伝統とは壁のような物だと思っています。壁に向かってそれぞれの時代の人がそれぞれに思うように出来るだけ綺麗に塗り重ねようとする。前の人が作った形を活かそうと薄く塗る方法もあるし、改めて面を作るように厚く塗る方法もある。凸凹した面を残された人はそれを平らにしようとするかもしれないし、その凸凹を活かすように塗り上げるかもしれない。下手に塗ってしまったと思っても次の人が直してくれるかも知れないし、逆にそれを活かすかも知れない。どうなるか先のことなんて誰も分からないけれど、壁は常に新しく、しかし壁としてある。本質は壁として残るものだと思っています。そして、その塗り重ねることが伝統だと思っています。その壁をそのままに維持しようとした途端、壁は伝承になり発展が終わる。伝承はそのまま伝えようとすることですが、それはいつか必ず消える運命。つまり伝承は消滅の先延ばしです。伝統という発展である限り、壁は終らないものだとも思ってます。
幸いなことに多くの伝統工芸士の方とお話させて頂く機会を頂きましたが、思った以上に色々と挑戦されていることに驚きました。話をさせて頂くまで、伝統工芸とは頑固にこだわりを持って手間をかけても昔と同じ一つのものを全力で造り上げる、そういう世界だと思っていたからです。全くそうではなかった。一番大切にされていること、それは納期を守ることというごく当たり前のことで、本人達は出来るだけ時間を短くしようと手間を掛けないで済むように技術を磨いて動いていました。抜ける手は出来るだけ抜く、抜けない手は絶対に抜かない。手の抜き方を伺っていると、感動的な技巧が施されていたりしました。「手間が掛かってますね」とは、職人にとって全く褒め言葉にならず、むしろ技術がないですね、と言うのと同じ意味になってしまうようです。大概の伝統工芸士の方は言われ慣れていますので気にされていないようですが、伝統工芸を分かっていないと思われるので言わない方が良いと思います。

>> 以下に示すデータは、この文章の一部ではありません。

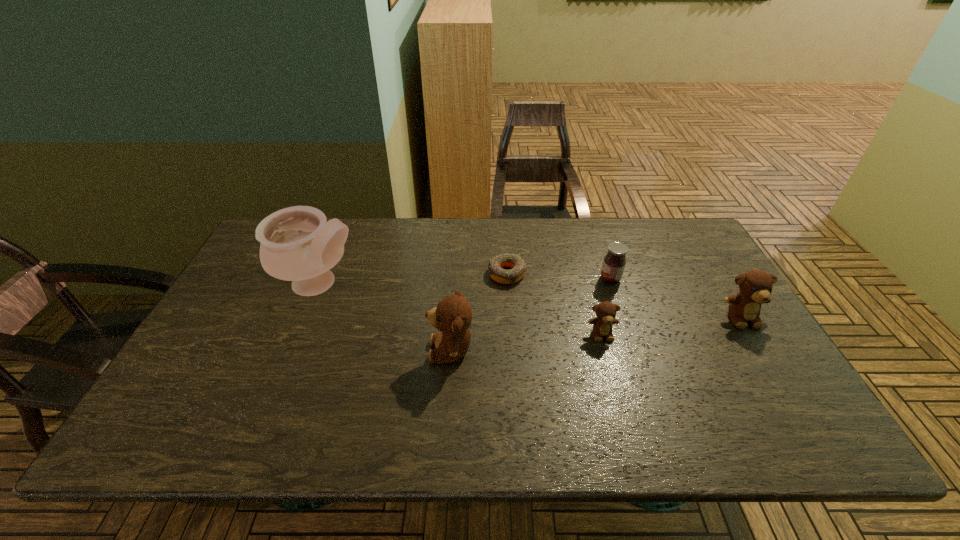
The height and width of the screenshot is (540, 960). Identify the location of vacant space located 0.350m on the face of the leftmost teddy bear. (291, 350).

This screenshot has width=960, height=540. Identify the location of free space located 0.090m on the face of the leftmost teddy bear. (394, 350).

Where is `free space located on the face of the leftmost teddy bear`? Image resolution: width=960 pixels, height=540 pixels. free space located on the face of the leftmost teddy bear is located at coordinates (362, 350).

The width and height of the screenshot is (960, 540). Find the location of `vacant position located on the face of the second shortest object`. vacant position located on the face of the second shortest object is located at coordinates (621, 403).

Where is `vacant region located on the face of the fourth shortest object`? vacant region located on the face of the fourth shortest object is located at coordinates (758, 345).

You are a GUI agent. You are given a task and a screenshot of the screen. Output one action in this format:
    pyautogui.click(x=<x>, y=<y>)
    Task: Click on the free space located 0.400m on the right of the pottery
    The width and height of the screenshot is (960, 540).
    Given the screenshot: What is the action you would take?
    pyautogui.click(x=500, y=284)

Image resolution: width=960 pixels, height=540 pixels. I want to click on free space located 0.350m on the left of the doughnut, so click(x=373, y=274).

Where is `vacant space located 0.340m on the label side of the jam`? vacant space located 0.340m on the label side of the jam is located at coordinates tap(487, 279).

Where is `free space located on the label side of the jam`? free space located on the label side of the jam is located at coordinates (530, 279).

Image resolution: width=960 pixels, height=540 pixels. Find the location of `vacant area located on the label side of the jam`. vacant area located on the label side of the jam is located at coordinates (497, 279).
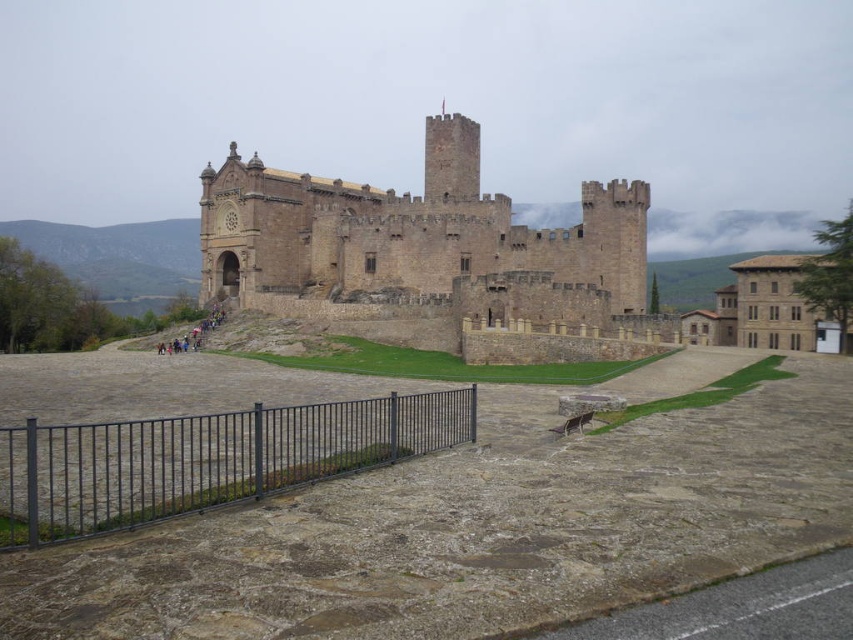
You are standing on the grassy patch near the base of the brown stone castle at center and want to walk to the black metal fence at lower left. Which direction should you head towards?

The brown stone castle at center is located above the black metal fence at lower left, so you should head downward towards the black metal fence at lower left to reach it.

You are a knight approaching the brown stone castle at center and the black metal fence at lower left. From your perspective, which object is positioned to the right?

The brown stone castle at center is positioned to the right of the black metal fence at lower left.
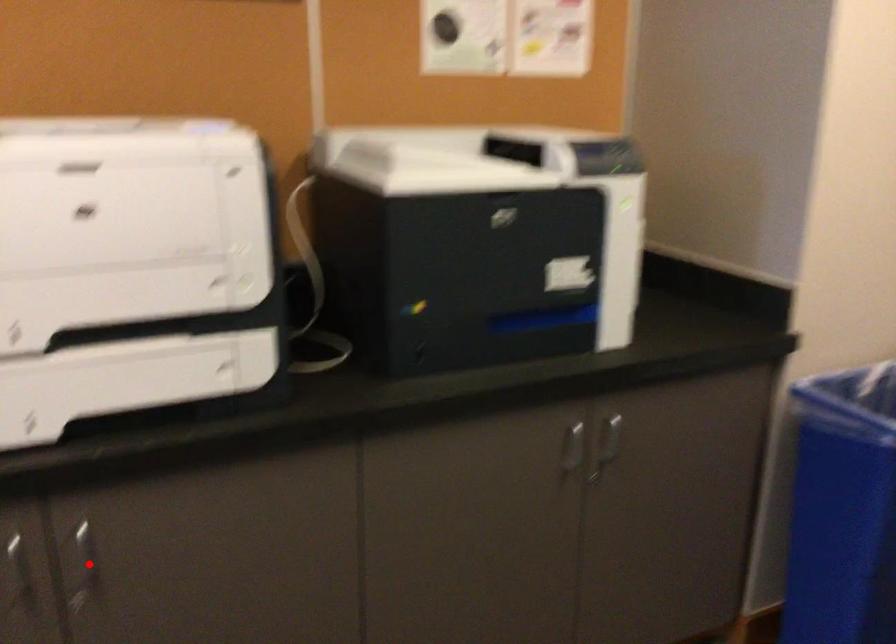
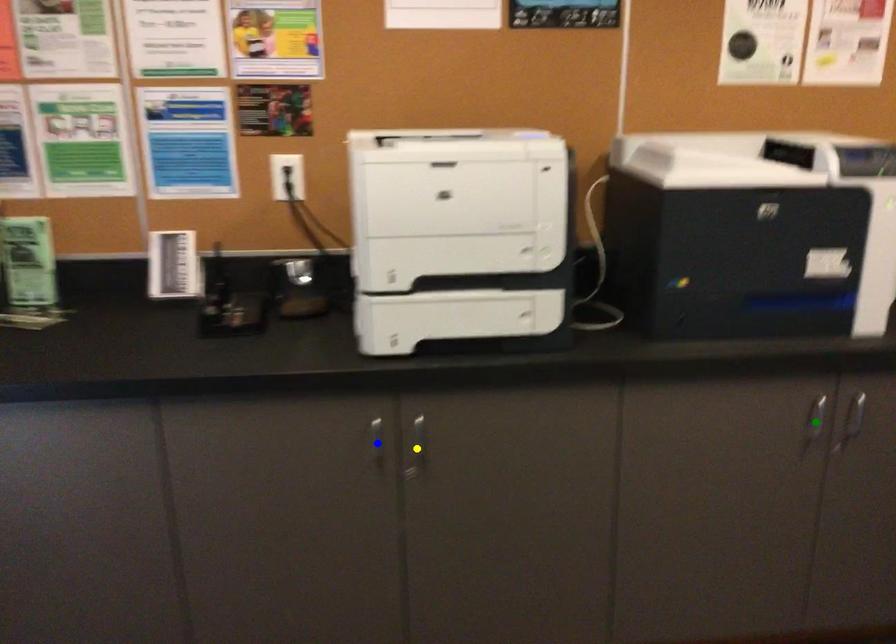
Question: I am providing you with two images of the same scene from different viewpoints. A red point is marked on the first image. You are given multiple points on the second image. Which point in image 2 is actually the same real-world point as the red point in image 1?

Choices:
 (A) yellow point
 (B) blue point
 (C) green point

Answer: (A)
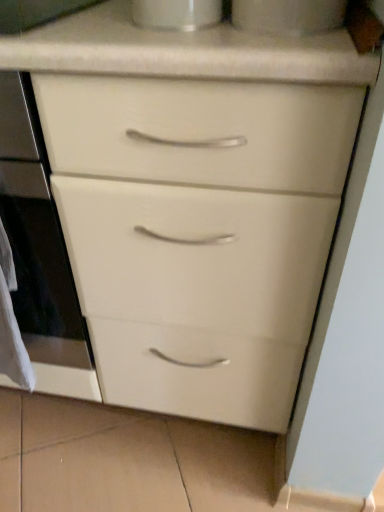
Question: Is white paper at left positioned far away from white glossy cup at upper center, which appears as the 1th appliance when viewed from the left?

Choices:
 (A) yes
 (B) no

Answer: (B)

Question: Can you confirm if white paper at left is shorter than white glossy cup at upper center, marked as the second appliance in a right-to-left arrangement?

Choices:
 (A) yes
 (B) no

Answer: (B)

Question: Is white paper at left oriented away from white glossy cup at upper center, marked as the second appliance in a right-to-left arrangement?

Choices:
 (A) no
 (B) yes

Answer: (A)

Question: Is the depth of white paper at left less than that of white glossy cup at upper center, marked as the second appliance in a right-to-left arrangement?

Choices:
 (A) no
 (B) yes

Answer: (A)

Question: Can you confirm if white paper at left is wider than white glossy cup at upper center, marked as the second appliance in a right-to-left arrangement?

Choices:
 (A) yes
 (B) no

Answer: (B)

Question: Looking at their shapes, would you say white glossy cup at upper center, which appears as the 1th appliance when viewed from the left, is wider or thinner than white glossy cup at upper center, arranged as the 1th appliance when viewed from the right?

Choices:
 (A) thin
 (B) wide

Answer: (A)

Question: Is white glossy cup at upper center, which appears as the 1th appliance when viewed from the left, bigger or smaller than white glossy cup at upper center, arranged as the 1th appliance when viewed from the right?

Choices:
 (A) big
 (B) small

Answer: (B)

Question: From their relative heights in the image, would you say white glossy cup at upper center, which appears as the 1th appliance when viewed from the left, is taller or shorter than white glossy cup at upper center, the second appliance viewed from the left?

Choices:
 (A) short
 (B) tall

Answer: (A)

Question: From the image's perspective, is white glossy cup at upper center, marked as the second appliance in a right-to-left arrangement, located above or below white glossy cup at upper center, arranged as the 1th appliance when viewed from the right?

Choices:
 (A) above
 (B) below

Answer: (B)

Question: From a real-world perspective, is white glossy oven at center physically located above or below white paper at left?

Choices:
 (A) above
 (B) below

Answer: (A)

Question: Considering the positions of point (84, 393) and point (18, 360), is point (84, 393) closer or farther from the camera than point (18, 360)?

Choices:
 (A) closer
 (B) farther

Answer: (B)

Question: Is white glossy oven at center in front of or behind white paper at left in the image?

Choices:
 (A) behind
 (B) front

Answer: (B)

Question: Is white glossy oven at center bigger or smaller than white paper at left?

Choices:
 (A) small
 (B) big

Answer: (B)

Question: From a real-world perspective, is white paper at left positioned above or below white glossy cup at upper center, the second appliance viewed from the left?

Choices:
 (A) above
 (B) below

Answer: (B)

Question: From the image's perspective, relative to white glossy cup at upper center, arranged as the 1th appliance when viewed from the right, is white paper at left above or below?

Choices:
 (A) below
 (B) above

Answer: (A)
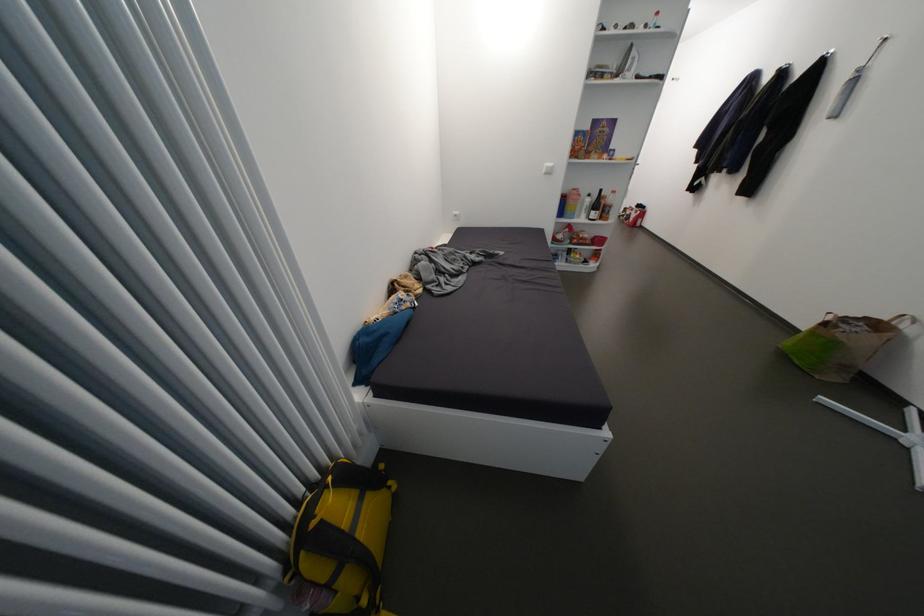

このように、色々な伝統工芸士の方々とお話させて頂いた中で感じたことを、壁を塗り重ねること、伝統と伝承などの言葉でお話しすると、その通りだと仰って頂きました。特に「塗り重ね」という言葉は、現場に身を置き実践されている方々にとっても適した言葉だったようです。何人かの方は「今度からそう言う」と仰ってくれたりしてたので、そう外れた表現ではないように期待しています。
特に技術を持っておられる方の方が時間に余裕があり、色々なことに挑戦されているように思えます。当然、守る壁は大切にされておられますが、伝承になることは全ての方が嫌っておられました。失敗するかも知れないけれど、塗り重ねの中で本質からずれる所は修正され、残るべきものは残るはずです。継承すべきは物ではなく技術だ、なにもしないよりマシだ、と盛んに仰っていたように思います。どうにかして壁を塗ろう、そういう気概は職人の方々の生きた証として壁に中に残るのかも知れません。そういう方々と現場を目の前で見れたことは、ここ数年の中で最も幸せなことだったように思います。